• **Excerpted data**:
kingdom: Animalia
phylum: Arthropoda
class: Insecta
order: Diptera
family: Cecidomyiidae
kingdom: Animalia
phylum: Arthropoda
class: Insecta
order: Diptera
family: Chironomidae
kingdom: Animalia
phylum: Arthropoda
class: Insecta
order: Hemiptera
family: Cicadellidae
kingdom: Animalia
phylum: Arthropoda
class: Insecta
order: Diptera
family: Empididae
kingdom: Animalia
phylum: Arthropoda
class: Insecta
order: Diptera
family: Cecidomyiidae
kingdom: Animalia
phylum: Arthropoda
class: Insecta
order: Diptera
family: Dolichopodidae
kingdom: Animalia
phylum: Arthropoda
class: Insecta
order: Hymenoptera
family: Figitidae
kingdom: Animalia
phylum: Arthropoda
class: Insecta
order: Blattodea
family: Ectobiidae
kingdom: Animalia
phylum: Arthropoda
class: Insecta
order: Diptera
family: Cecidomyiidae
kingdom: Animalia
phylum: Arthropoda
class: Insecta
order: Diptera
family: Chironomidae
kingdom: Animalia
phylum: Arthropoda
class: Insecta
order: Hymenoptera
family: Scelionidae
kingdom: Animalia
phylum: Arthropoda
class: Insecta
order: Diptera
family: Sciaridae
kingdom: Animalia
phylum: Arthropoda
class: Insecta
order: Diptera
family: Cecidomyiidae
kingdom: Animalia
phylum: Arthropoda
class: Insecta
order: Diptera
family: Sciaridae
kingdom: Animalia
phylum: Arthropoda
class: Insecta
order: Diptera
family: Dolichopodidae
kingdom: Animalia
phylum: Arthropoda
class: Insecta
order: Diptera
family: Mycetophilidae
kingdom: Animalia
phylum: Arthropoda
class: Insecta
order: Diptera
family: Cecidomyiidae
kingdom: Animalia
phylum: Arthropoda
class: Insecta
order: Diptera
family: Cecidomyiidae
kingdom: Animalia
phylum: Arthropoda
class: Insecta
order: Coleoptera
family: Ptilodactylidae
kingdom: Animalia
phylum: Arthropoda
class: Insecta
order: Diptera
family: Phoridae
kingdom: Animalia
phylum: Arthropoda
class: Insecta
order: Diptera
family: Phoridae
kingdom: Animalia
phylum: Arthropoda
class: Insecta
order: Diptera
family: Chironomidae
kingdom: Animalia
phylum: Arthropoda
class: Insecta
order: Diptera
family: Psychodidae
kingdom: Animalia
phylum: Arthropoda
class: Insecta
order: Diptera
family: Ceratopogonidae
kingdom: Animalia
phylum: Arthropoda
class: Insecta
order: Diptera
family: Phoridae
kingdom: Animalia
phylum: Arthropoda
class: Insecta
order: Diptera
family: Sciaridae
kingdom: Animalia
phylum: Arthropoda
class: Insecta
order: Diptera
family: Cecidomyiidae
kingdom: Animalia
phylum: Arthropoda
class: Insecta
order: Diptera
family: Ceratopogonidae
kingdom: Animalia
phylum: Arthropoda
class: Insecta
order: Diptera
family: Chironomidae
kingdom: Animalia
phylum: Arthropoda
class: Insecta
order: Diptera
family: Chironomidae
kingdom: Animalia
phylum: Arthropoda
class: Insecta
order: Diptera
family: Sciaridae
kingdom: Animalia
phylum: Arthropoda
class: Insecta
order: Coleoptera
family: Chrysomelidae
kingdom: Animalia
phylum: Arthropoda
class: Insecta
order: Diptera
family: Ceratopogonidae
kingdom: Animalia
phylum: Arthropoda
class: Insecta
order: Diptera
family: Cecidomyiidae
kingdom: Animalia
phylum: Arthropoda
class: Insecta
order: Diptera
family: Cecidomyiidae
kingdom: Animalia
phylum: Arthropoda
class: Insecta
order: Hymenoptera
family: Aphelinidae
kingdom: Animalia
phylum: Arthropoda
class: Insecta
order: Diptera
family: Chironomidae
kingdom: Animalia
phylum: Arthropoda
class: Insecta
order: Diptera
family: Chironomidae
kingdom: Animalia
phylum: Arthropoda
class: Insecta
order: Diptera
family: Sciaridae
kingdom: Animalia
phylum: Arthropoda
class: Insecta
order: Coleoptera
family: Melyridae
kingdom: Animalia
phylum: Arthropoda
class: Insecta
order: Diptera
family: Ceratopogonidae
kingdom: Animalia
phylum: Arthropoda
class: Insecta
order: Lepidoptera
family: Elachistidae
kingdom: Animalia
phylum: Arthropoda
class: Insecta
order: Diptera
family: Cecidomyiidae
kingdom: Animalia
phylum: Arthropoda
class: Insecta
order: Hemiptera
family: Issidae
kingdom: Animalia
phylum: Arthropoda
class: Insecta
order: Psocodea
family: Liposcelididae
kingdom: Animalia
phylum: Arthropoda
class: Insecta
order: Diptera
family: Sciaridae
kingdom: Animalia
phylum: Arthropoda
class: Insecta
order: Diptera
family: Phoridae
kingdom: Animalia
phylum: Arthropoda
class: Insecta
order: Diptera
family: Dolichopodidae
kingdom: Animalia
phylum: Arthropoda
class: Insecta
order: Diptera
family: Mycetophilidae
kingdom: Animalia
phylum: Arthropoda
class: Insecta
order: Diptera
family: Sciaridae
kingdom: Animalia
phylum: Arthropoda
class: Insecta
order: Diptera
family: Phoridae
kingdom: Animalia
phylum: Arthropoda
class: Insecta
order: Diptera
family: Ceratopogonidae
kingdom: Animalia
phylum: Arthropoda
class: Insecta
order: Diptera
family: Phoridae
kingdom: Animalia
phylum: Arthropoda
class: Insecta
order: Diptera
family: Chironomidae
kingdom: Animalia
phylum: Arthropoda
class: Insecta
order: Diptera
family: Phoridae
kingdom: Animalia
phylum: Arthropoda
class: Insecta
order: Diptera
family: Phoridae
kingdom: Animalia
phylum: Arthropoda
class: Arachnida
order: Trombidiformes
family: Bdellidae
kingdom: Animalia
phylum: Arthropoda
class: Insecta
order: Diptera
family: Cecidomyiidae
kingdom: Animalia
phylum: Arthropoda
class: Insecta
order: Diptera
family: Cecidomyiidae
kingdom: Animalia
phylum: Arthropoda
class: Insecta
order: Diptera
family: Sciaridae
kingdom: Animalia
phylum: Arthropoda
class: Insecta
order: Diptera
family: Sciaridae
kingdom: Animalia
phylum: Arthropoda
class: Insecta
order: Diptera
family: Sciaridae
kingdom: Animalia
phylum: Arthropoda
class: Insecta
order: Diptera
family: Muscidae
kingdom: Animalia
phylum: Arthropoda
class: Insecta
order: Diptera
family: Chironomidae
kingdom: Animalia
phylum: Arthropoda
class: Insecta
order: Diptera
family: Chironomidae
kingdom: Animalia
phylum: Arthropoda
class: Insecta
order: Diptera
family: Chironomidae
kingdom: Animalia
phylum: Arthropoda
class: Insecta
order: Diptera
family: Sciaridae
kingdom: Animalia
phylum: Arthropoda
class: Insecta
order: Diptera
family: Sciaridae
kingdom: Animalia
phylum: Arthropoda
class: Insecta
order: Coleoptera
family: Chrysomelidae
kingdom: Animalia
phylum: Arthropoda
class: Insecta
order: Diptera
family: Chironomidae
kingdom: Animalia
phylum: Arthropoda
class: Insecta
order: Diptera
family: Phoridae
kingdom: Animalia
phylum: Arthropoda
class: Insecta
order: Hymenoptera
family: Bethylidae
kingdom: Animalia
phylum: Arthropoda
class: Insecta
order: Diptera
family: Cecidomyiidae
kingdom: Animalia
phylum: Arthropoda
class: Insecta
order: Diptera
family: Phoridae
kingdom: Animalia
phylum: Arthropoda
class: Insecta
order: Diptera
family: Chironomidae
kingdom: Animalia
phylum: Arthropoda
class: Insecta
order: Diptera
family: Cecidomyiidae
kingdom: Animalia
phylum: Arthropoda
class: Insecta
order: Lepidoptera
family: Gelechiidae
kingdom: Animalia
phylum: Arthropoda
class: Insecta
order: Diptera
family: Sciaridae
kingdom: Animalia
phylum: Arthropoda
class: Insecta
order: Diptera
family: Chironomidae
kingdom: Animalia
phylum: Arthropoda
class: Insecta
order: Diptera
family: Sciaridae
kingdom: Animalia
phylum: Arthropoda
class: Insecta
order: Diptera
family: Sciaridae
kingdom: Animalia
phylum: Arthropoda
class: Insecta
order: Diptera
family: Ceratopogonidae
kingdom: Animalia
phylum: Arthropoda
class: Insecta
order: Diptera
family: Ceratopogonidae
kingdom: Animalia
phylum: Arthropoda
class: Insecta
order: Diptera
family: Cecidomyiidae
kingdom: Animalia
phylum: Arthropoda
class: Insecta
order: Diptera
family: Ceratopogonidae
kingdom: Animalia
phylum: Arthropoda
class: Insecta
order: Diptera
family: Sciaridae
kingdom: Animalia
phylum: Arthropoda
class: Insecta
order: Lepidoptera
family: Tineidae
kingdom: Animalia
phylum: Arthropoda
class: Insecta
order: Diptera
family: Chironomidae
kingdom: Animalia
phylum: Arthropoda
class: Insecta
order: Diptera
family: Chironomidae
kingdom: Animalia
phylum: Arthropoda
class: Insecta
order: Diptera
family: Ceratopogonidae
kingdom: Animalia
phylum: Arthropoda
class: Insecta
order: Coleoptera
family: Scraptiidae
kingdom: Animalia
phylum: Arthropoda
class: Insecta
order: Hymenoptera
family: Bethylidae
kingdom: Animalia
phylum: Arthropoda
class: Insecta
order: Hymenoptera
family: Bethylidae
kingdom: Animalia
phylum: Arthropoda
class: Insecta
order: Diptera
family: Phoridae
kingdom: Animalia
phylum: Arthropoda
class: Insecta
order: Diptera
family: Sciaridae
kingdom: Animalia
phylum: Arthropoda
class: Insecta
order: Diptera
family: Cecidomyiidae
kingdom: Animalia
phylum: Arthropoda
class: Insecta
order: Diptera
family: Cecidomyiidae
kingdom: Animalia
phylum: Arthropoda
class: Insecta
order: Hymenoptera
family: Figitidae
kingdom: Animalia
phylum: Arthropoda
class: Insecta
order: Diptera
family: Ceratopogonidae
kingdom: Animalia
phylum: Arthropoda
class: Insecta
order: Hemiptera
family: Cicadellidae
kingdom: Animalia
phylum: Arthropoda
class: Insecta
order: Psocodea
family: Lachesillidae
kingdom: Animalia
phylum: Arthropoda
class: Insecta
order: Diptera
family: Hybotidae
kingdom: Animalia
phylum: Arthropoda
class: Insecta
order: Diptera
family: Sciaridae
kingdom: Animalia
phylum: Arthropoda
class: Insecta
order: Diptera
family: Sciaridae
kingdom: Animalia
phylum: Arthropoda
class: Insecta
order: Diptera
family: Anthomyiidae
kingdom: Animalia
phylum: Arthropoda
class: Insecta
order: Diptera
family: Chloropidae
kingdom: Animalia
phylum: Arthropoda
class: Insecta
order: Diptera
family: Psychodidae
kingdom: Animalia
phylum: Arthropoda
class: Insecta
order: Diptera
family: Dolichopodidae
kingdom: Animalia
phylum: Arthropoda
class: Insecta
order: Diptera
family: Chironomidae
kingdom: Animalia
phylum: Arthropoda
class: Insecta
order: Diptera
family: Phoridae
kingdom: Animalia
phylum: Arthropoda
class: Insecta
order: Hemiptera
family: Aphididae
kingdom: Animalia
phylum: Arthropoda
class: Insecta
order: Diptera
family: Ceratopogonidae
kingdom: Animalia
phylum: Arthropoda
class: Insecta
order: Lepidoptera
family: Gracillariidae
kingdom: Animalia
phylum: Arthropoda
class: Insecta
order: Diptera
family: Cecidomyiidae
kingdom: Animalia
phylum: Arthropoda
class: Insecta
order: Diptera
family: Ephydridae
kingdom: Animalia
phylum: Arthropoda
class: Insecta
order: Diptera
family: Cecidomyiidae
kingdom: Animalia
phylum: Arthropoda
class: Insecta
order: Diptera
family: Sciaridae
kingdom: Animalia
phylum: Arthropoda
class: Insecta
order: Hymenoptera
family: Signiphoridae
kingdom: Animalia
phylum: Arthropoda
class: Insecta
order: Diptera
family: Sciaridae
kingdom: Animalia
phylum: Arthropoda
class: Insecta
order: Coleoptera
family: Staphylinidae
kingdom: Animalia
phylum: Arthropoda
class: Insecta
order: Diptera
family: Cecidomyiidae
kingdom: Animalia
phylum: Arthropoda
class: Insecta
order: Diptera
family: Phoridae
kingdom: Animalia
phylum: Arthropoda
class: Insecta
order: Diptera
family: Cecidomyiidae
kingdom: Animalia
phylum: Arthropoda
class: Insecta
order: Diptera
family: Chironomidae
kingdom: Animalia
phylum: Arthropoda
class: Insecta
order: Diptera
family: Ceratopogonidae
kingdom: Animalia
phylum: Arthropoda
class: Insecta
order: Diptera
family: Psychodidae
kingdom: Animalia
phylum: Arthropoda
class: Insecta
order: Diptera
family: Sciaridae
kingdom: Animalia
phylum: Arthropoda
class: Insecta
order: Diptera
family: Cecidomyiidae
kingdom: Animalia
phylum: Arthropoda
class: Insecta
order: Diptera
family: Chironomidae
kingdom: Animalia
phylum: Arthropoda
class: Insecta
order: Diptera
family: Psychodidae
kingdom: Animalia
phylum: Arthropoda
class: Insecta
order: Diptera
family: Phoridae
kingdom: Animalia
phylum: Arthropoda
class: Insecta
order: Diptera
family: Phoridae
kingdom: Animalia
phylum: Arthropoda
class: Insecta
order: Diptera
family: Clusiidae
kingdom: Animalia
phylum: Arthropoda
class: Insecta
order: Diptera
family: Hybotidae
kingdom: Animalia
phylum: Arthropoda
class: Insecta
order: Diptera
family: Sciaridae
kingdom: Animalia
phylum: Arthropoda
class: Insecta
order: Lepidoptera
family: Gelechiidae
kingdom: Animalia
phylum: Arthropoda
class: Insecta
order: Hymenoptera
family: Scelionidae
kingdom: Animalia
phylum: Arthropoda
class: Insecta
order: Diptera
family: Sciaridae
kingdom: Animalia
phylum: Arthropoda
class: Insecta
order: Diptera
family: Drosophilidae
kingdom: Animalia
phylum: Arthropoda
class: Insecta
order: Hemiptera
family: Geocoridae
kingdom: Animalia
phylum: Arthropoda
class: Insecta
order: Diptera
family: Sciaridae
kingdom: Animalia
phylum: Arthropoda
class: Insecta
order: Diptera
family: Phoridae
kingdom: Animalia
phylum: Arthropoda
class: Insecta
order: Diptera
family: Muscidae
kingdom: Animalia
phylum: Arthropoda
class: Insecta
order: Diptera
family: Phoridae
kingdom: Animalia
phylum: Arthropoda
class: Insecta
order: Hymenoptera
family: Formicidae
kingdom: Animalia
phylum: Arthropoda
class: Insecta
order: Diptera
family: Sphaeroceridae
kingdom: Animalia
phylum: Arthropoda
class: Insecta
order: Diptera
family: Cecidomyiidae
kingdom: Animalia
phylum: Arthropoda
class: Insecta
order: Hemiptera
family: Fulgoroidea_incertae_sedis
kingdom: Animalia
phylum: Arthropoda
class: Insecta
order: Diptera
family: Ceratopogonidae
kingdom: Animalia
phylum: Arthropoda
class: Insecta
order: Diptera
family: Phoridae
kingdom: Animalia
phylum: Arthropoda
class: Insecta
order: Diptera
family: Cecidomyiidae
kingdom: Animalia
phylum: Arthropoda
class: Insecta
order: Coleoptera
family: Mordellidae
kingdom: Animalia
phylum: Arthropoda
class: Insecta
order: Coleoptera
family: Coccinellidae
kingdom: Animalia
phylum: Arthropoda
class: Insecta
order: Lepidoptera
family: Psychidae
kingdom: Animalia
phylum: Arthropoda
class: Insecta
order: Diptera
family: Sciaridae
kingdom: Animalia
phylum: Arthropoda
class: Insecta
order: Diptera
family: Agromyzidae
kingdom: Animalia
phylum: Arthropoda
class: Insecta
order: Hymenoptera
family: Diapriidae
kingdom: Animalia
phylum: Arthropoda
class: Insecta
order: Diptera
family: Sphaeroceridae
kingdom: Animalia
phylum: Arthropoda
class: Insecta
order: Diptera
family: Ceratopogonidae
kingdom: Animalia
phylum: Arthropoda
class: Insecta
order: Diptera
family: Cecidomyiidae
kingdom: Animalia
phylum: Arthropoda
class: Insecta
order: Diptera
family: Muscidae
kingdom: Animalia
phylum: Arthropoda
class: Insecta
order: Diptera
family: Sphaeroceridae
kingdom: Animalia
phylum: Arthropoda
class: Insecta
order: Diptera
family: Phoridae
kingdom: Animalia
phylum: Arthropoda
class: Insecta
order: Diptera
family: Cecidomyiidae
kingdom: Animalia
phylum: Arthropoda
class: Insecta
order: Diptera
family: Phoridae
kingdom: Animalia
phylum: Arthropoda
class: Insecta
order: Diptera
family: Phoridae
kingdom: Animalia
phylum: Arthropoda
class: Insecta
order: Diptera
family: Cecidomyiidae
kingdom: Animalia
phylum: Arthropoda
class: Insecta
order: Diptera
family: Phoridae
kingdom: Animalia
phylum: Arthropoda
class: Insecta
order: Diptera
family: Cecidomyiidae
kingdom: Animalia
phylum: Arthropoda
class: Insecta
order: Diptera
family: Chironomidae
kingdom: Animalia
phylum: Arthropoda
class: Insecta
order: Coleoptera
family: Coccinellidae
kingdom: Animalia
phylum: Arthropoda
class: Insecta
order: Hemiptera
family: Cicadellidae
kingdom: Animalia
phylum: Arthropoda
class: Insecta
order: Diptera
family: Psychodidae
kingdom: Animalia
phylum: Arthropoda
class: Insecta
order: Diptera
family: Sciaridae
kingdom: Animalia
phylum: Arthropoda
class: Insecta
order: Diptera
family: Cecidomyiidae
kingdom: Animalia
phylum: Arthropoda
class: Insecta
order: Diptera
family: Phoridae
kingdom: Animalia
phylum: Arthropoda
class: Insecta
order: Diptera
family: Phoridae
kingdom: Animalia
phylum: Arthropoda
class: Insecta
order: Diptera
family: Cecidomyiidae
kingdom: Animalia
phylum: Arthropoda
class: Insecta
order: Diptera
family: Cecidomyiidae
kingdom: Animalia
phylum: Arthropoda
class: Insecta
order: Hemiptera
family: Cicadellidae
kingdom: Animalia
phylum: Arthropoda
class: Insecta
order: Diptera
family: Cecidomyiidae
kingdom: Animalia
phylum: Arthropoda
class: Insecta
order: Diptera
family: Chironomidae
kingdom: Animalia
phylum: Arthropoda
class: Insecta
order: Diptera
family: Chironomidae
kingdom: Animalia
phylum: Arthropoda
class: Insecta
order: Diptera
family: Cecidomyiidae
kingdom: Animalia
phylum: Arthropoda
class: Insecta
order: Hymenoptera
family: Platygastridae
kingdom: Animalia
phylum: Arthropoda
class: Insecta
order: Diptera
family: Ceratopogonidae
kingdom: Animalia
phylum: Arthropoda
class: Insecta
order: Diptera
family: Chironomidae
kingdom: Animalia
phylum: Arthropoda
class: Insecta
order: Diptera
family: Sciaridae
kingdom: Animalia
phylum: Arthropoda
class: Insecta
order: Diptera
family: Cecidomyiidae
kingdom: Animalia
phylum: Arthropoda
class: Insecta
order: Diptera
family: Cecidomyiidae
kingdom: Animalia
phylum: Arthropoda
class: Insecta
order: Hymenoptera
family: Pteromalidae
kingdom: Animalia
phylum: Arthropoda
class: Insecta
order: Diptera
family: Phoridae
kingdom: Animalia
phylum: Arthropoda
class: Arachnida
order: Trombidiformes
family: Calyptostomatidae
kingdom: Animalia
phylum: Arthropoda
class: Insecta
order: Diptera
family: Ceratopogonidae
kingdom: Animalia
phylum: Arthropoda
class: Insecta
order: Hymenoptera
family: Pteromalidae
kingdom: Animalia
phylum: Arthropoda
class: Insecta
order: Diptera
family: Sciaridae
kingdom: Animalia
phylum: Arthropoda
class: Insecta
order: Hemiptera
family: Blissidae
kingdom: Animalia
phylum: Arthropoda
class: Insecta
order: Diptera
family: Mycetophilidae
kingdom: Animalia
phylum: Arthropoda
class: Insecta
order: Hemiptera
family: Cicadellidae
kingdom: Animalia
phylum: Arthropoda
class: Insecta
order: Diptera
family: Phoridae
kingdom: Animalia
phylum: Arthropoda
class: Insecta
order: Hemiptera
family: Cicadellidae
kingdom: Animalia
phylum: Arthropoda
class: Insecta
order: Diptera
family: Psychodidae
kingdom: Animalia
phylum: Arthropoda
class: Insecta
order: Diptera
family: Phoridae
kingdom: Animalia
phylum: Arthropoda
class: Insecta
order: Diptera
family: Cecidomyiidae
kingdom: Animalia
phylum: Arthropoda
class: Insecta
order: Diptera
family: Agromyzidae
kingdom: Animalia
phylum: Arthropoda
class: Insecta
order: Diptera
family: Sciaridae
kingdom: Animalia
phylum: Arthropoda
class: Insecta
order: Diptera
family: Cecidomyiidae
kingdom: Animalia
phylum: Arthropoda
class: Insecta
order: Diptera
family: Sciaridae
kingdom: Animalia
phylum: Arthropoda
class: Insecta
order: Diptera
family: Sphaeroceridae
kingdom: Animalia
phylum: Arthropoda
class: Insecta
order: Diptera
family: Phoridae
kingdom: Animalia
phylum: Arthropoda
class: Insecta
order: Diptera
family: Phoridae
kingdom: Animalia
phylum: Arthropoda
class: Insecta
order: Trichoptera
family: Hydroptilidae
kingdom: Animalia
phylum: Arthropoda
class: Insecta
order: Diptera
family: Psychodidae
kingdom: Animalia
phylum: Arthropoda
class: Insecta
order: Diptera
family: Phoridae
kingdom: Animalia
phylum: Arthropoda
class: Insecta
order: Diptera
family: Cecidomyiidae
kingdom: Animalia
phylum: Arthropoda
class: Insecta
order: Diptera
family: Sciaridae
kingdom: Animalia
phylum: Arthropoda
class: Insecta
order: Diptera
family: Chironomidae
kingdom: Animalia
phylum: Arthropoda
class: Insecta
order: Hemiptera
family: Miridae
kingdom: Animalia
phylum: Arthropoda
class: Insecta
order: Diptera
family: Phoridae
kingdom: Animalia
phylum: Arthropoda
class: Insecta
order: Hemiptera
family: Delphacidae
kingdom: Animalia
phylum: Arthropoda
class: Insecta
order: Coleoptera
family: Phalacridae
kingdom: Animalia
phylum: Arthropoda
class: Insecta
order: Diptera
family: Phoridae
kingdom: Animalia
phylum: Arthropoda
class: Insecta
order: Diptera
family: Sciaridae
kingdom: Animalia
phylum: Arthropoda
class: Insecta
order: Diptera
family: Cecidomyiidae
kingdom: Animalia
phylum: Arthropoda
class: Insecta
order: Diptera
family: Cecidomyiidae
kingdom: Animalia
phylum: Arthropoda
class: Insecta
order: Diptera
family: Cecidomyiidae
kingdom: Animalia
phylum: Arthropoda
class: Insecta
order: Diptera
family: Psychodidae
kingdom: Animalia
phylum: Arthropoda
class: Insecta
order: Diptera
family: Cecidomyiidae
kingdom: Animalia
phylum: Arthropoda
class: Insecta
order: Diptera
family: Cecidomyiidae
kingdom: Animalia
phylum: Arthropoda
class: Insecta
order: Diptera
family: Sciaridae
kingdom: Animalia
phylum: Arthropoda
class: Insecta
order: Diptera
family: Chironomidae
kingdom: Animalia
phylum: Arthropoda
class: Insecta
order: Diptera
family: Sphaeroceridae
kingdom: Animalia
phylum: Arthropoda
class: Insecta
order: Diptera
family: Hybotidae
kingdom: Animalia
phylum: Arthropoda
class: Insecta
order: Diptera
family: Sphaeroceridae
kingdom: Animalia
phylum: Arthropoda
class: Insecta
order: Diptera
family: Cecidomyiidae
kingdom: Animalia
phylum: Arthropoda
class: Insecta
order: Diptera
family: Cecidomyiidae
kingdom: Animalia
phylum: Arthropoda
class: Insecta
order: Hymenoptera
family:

• **Problem details**:
Transcribe verbatim the lines from the first one through the line containing "order: Blattodea", both included.

• **Task response**:
kingdom: Animalia
phylum: Arthropoda
class: Insecta
order: Diptera
family: Cecidomyiidae
kingdom: Animalia
phylum: Arthropoda
class: Insecta
order: Diptera
family: Chironomidae
kingdom: Animalia
phylum: Arthropoda
class: Insecta
order: Hemiptera
family: Cicadellidae
kingdom: Animalia
phylum: Arthropoda
class: Insecta
order: Diptera
family: Empididae
kingdom: Animalia
phylum: Arthropoda
class: Insecta
order: Diptera
family: Cecidomyiidae
kingdom: Animalia
phylum: Arthropoda
class: Insecta
order: Diptera
family: Dolichopodidae
kingdom: Animalia
phylum: Arthropoda
class: Insecta
order: Hymenoptera
family: Figitidae
kingdom: Animalia
phylum: Arthropoda
class: Insecta
order: Blattodea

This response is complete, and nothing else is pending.